Problem description | Look below for the line that contains "Настройте фильтр подбора ЖК или квартиры.", then copy it and each following line exactly, through and including the line that contains "Населённый пункт".

Data extracted from a collection:

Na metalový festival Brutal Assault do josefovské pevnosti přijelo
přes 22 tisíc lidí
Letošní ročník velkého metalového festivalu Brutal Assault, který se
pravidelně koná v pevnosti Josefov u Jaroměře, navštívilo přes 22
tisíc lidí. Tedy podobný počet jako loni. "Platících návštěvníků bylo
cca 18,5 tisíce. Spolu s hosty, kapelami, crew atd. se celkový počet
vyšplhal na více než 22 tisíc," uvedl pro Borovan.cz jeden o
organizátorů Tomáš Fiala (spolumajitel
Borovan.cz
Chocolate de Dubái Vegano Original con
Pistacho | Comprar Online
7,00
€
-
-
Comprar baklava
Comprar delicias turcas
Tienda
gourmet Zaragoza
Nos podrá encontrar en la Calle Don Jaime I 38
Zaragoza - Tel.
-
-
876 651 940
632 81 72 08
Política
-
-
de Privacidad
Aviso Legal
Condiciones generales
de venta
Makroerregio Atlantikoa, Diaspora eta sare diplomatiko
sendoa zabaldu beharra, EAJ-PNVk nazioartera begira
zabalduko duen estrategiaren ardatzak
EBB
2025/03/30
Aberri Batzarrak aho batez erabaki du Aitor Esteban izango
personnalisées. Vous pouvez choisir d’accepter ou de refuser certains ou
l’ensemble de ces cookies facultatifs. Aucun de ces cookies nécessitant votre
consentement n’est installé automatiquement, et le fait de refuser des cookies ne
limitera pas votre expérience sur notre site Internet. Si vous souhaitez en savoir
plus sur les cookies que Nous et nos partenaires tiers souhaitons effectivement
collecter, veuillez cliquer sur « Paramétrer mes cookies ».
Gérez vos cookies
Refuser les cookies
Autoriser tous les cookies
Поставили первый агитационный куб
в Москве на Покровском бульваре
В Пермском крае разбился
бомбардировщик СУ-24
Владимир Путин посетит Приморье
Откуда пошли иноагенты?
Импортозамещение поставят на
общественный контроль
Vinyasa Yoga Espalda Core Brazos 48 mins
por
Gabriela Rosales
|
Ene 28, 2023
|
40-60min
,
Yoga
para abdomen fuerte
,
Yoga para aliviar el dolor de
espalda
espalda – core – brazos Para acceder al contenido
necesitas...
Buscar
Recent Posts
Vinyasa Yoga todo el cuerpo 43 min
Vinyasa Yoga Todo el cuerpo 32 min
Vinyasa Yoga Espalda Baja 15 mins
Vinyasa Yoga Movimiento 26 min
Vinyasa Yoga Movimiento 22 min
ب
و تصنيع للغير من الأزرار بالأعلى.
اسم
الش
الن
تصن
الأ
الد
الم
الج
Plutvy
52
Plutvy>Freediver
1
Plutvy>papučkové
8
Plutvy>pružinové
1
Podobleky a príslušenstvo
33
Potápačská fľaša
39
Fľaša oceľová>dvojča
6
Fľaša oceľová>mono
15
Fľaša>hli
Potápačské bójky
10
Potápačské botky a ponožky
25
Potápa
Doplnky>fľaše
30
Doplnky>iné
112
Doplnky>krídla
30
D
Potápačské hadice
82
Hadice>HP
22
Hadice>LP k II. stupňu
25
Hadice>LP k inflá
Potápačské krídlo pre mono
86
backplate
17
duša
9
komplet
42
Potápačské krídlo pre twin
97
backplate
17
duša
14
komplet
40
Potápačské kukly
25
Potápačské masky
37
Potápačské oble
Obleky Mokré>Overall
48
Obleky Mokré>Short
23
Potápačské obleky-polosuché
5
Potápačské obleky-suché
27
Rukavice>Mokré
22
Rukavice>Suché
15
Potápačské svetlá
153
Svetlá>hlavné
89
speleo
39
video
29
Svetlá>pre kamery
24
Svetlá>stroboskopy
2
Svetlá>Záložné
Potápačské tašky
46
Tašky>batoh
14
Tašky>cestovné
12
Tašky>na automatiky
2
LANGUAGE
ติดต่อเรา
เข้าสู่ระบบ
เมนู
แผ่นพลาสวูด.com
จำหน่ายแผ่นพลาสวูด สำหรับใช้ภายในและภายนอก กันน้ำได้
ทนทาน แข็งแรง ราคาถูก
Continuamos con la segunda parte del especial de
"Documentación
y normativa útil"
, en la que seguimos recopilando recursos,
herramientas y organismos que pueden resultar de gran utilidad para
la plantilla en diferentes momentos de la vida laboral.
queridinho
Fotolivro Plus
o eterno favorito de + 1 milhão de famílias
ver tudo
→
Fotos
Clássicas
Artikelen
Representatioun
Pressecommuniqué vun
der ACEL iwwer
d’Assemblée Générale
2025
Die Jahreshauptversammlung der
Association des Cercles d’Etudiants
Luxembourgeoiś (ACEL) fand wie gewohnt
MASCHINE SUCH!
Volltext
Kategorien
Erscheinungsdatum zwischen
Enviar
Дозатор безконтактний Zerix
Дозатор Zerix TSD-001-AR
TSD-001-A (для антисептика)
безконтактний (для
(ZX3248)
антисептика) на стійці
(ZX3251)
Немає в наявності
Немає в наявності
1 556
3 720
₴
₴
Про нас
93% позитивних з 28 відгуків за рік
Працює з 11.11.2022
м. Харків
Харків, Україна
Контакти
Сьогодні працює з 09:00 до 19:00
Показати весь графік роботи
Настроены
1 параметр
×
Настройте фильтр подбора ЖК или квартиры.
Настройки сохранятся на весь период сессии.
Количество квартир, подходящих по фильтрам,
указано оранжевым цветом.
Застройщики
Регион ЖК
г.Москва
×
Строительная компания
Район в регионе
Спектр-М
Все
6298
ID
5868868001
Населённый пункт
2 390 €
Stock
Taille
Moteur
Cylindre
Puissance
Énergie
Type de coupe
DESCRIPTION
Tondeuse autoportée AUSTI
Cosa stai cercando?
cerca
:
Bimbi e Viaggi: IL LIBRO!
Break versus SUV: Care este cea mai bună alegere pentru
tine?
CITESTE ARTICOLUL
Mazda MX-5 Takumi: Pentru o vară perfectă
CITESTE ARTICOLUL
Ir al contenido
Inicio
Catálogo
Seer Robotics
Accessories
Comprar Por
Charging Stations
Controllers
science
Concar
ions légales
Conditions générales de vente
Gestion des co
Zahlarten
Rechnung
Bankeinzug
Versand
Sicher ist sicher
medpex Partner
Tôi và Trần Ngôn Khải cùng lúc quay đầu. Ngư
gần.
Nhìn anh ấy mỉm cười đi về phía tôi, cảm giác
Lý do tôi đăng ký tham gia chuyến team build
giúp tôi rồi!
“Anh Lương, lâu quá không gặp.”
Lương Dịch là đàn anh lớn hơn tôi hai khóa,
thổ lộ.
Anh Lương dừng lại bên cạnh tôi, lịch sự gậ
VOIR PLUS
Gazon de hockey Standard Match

Answer area |
Настройте фильтр подбора ЖК или квартиры.
Настройки сохранятся на весь период сессии.
Количество квартир, подходящих по фильтрам,
указано оранжевым цветом.
Застройщики
Регион ЖК
г.Москва
×
Строительная компания
Район в регионе
Спектр-М
Все
6298
ID
5868868001
Населённый пункт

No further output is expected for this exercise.